Osteoporosis is a disease in which bones become weak and, therefore, are more prone to fracture. Osteoporosis can progress without pain or symptoms until a bone breaks. While there is no cure for osteoporosis, however it can be treated and prevented.
There is no known cause, but there are several factors that increase the likelihood of getting osteoporosis. Some lifestyle elements are a factor in both the prevention and treatment of the disease. One such factor is exercise.
Weight Bearing Exercise
Regular weight-bearing exercise in children and teenagers helps produce strong bones; in adults it helps to maintain bone mass; after menopause it can be part of an overall treatment plan that aims to slow the rate of naturally occurring bone loss; and in adults over 65 years physical activity can be used to both reduce the rate of bone loss and avoid injury to bones by improving muscle strength and balance.
Exercise is important to our overall health and has been shown to help fight against many conditions such as heart disease, obesity, diabetes, certain cancers, osteoarthritis and osteoporosis. Studies also show that exercise can promote psychological health and reduce feelings of anxiety and depression, which may be helpful to those who may already have osteoporosis.
Healthy Bone Density
Many experts agree that a key element in preventing osteoporosis is strong, healthy bones. Physical activity is vital for maintaining healthy bones throughout life. Practicing good exercise habits at a young age helps maximize the mineral density of bones while they are still growing and maturing, and continuing to exercise minimizes bone loss later in life.

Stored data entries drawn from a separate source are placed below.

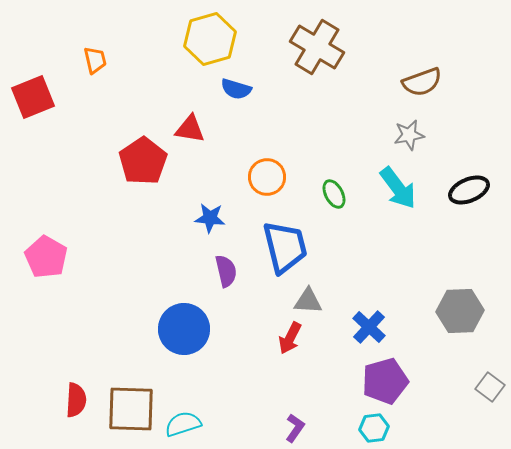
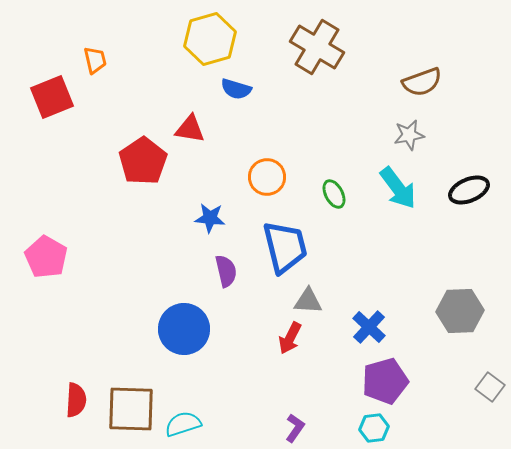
red square: moved 19 px right
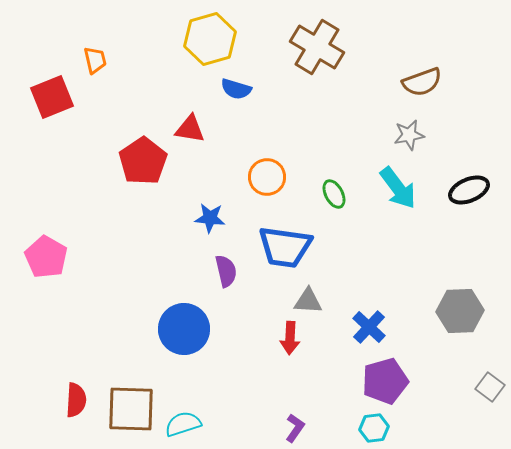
blue trapezoid: rotated 112 degrees clockwise
red arrow: rotated 24 degrees counterclockwise
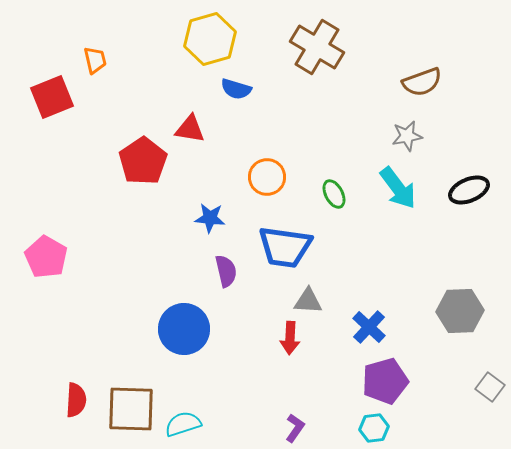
gray star: moved 2 px left, 1 px down
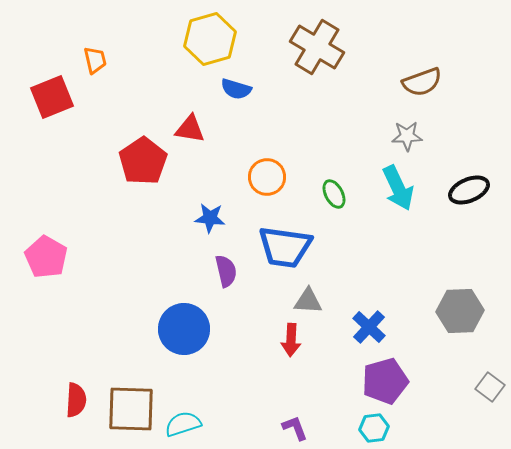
gray star: rotated 8 degrees clockwise
cyan arrow: rotated 12 degrees clockwise
red arrow: moved 1 px right, 2 px down
purple L-shape: rotated 56 degrees counterclockwise
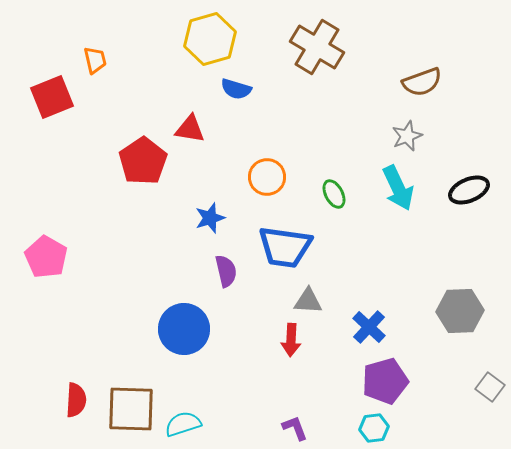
gray star: rotated 20 degrees counterclockwise
blue star: rotated 24 degrees counterclockwise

The preventive value of physical exercise lies not only in potential reduced bone loss and improved muscle strength, but also in its profound benefits on preventing falls and reducing bone fractures.
Bones, like muscles, respond to stress by becoming bigger and stronger. While regular activity is good for overall health, activities such as resistance training and weight-bearing exercises are likely to be more beneficial in the process of preventing osteoporosis as they help to build bones and preserve bone mass.

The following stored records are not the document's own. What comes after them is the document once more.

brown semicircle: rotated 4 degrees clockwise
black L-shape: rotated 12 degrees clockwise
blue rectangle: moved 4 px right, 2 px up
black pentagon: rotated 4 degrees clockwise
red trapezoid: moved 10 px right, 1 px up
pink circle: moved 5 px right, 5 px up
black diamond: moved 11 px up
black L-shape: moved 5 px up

There is strong evidence that physical activity begun early in life contributes to higher peak bone mass. Peak bone mass and subsequent bone mineral maintenance is largely affected by the exchange between mechanical stress, body composition, nutrition; and bone metabolism. Examples of weight bearing types of exercises include weight lifting, hiking, stair climbing, step aerobics, dancing, and other activities that require muscles to work against gravity without putting too much stress on bones and joints.

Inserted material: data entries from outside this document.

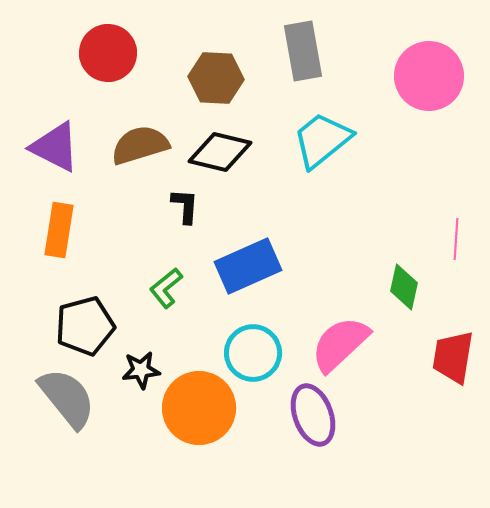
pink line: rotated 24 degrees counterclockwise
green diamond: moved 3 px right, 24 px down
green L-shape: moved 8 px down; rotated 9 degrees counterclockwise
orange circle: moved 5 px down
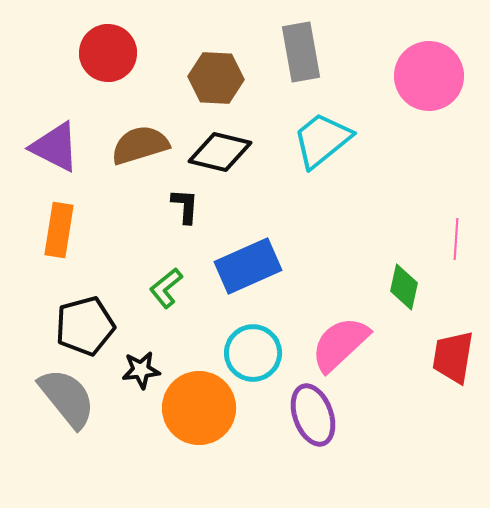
gray rectangle: moved 2 px left, 1 px down
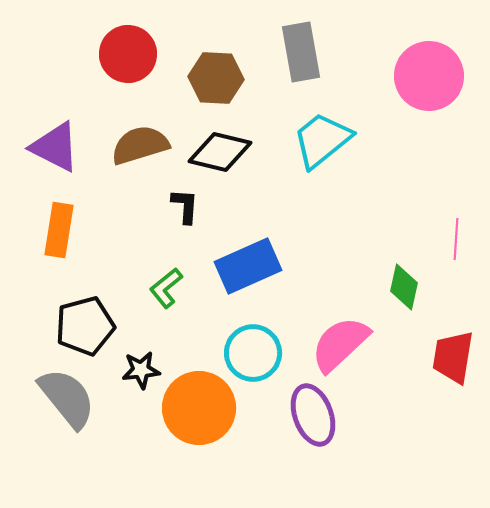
red circle: moved 20 px right, 1 px down
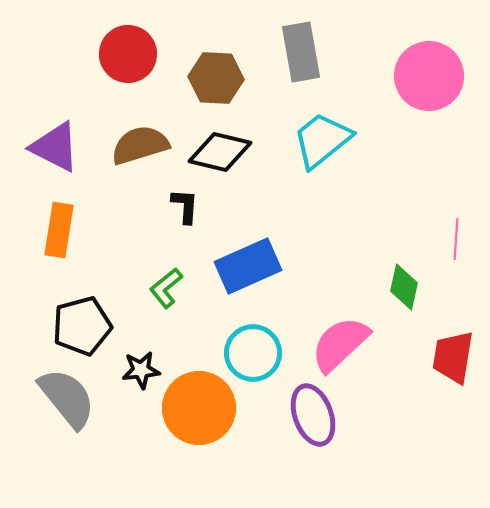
black pentagon: moved 3 px left
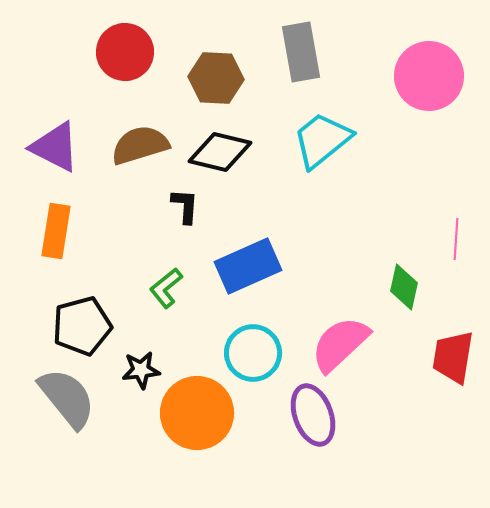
red circle: moved 3 px left, 2 px up
orange rectangle: moved 3 px left, 1 px down
orange circle: moved 2 px left, 5 px down
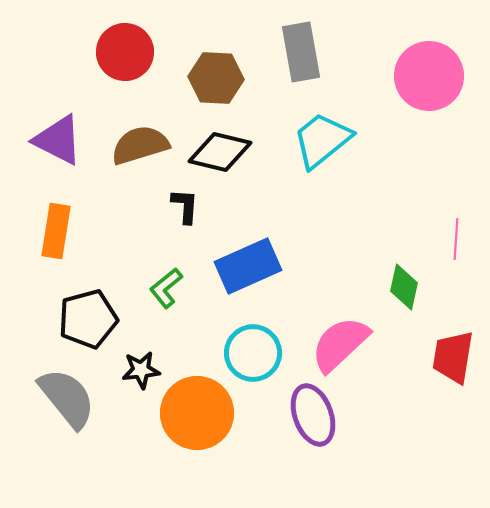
purple triangle: moved 3 px right, 7 px up
black pentagon: moved 6 px right, 7 px up
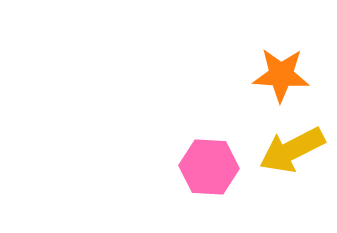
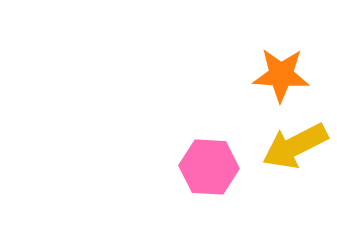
yellow arrow: moved 3 px right, 4 px up
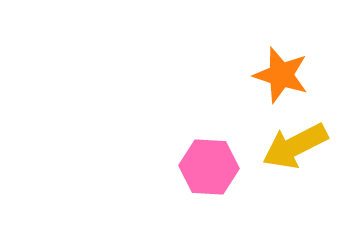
orange star: rotated 14 degrees clockwise
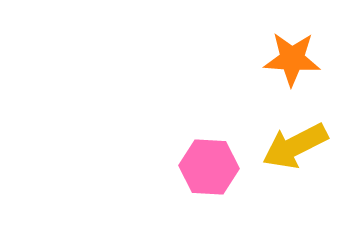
orange star: moved 11 px right, 16 px up; rotated 14 degrees counterclockwise
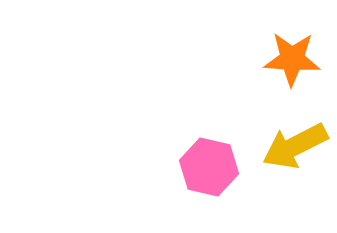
pink hexagon: rotated 10 degrees clockwise
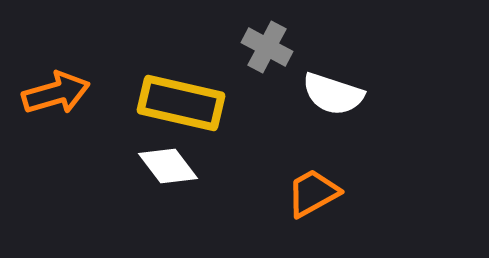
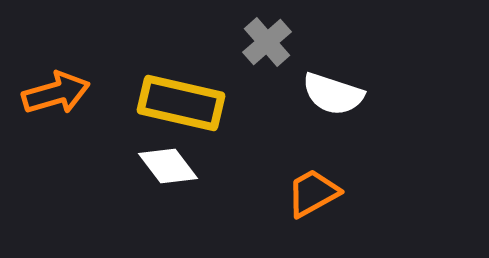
gray cross: moved 5 px up; rotated 21 degrees clockwise
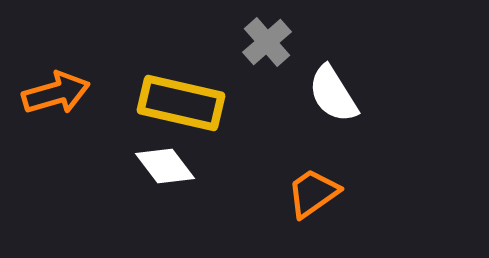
white semicircle: rotated 40 degrees clockwise
white diamond: moved 3 px left
orange trapezoid: rotated 6 degrees counterclockwise
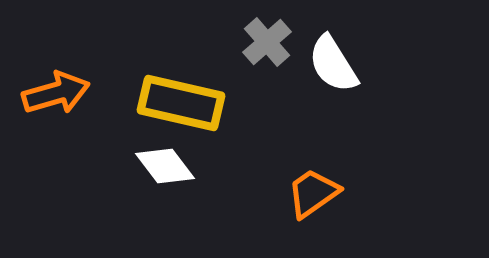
white semicircle: moved 30 px up
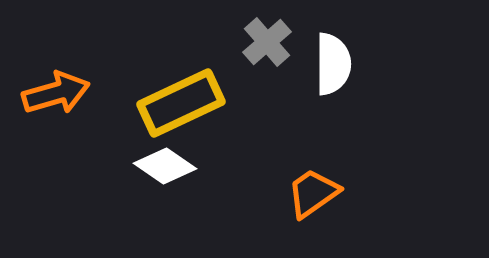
white semicircle: rotated 148 degrees counterclockwise
yellow rectangle: rotated 38 degrees counterclockwise
white diamond: rotated 18 degrees counterclockwise
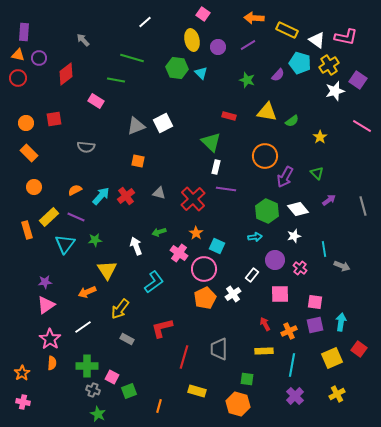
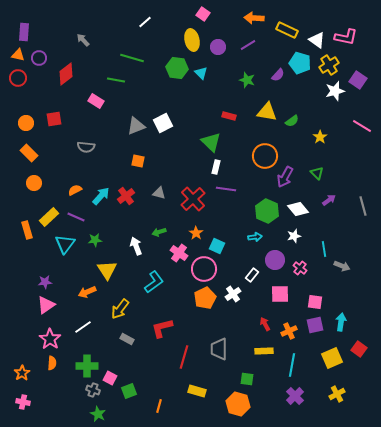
orange circle at (34, 187): moved 4 px up
pink square at (112, 377): moved 2 px left, 1 px down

When it comes to osteoporosis in addition to increasing bone density, regular exercise has the added benefits of enhancing coordination and strengthening muscles, both of which serve to reduce the risk of falling. Weight bearing exercises are particularly beneficial for those who are more prone to falls. Falls are a major risk factor for fractures relating to osteoporosis. These types of fractures are the most common causes of morbidity and mortality arising from the disease. The National Institute of Health indicates that exercise can reduce the risk of falls by up to 25 percent.